Solve the following simultaneous linear equations:

3x + 2y = 2xy

$\dfrac{1}{x} + \dfrac{2}{y} = 1\dfrac{1}{6}$

Given,

3x + 2y = 2xy …….(i)

$\dfrac{1}{x} + \dfrac{2}{y} = 1\dfrac{1}{6}$ ……(ii)

Dividing eq. (i) by xy we get,

$\dfrac{3}{y} + \dfrac{2}{x} = 2$ …….(iii)
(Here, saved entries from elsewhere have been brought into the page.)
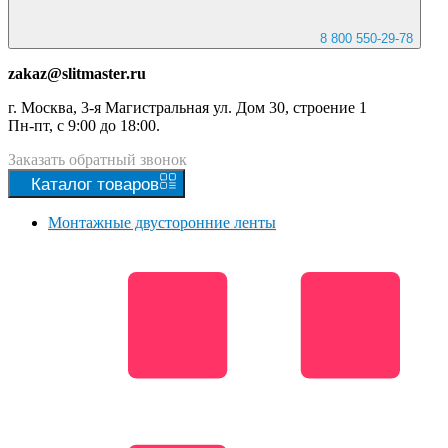
8 800 550-29-78
zakaz@slitmaster.ru
г. Москва, 3-я Магистральная ул. Дом 30, строение 1
Пн-пт, с 9:00 до 18:00.
Заказать
обратный
звонок
Каталог
товаров
Монтажные двусторонние ленты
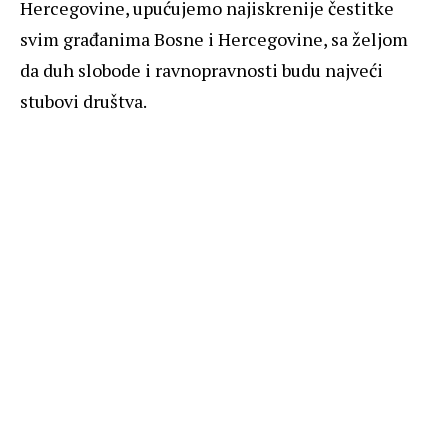
Hercegovine, upućujemo najiskrenije čestitke
svim građanima Bosne i Hercegovine, sa željom
da duh slobode i ravnopravnosti budu najveći
stubovi društva.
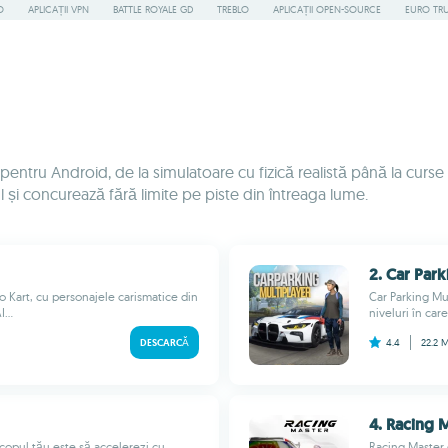
O
APLICAȚII VPN
BATTLE ROYALE GD
TREBLO
APLICAȚII OPEN-SOURCE
EURO TR
entru Android, de la simulatoare cu fizică realistă până la curse n
l și concurează fără limite pe piste din întreaga lume.
2. Car Park
 Kart, cu personajele carismatice din
Car Parking Mu
...
niveluri în care
DESCARCĂ
4.4
22.2 
4. Racing 
copul tău este să accelerezi cu
Racing Master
Substituting $\dfrac{1}{x}$ as p and $\dfrac{1}{y}$ as q in (ii) and (iii) we get,

p + 2q = $\dfrac{7}{6}$ ……(iv)

3q + 2p = 2 ……..(v)

Multiplying (iv) by 6 and (v) by 3 we get,

6p + 12q = 7 ……..(vi)

9q + 6p = 6 …….(vii)

Subtracting (vii) from (vi) we get,

6p + 12q - (9q + 6p) = 7 - 6

3q = 1

q = $\dfrac{1}{3}$.

$\therefore \dfrac{1}{y} = \dfrac{1}{3} \text{ or } y = 3.$

Substituting value of q in (iv) we get,

$\Rightarrow p + 2 \times \dfrac{1}{3} = \dfrac{7}{6} \\[1em] \Rightarrow p + \dfrac{2}{3} = \dfrac{7}{6} \\[1em] \Rightarrow p = \dfrac{7}{6} - \dfrac{2}{3} \\[1em] \Rightarrow p = \dfrac{7 - 4}{6} \\[1em] \Rightarrow p = \dfrac{3}{6} \\[1em] \therefore \dfrac{1}{x} = \dfrac{3}{6} \\[1em] \Rightarrow x = \dfrac{6}{3} = 2.$

Hence, x = 2 and y = 3.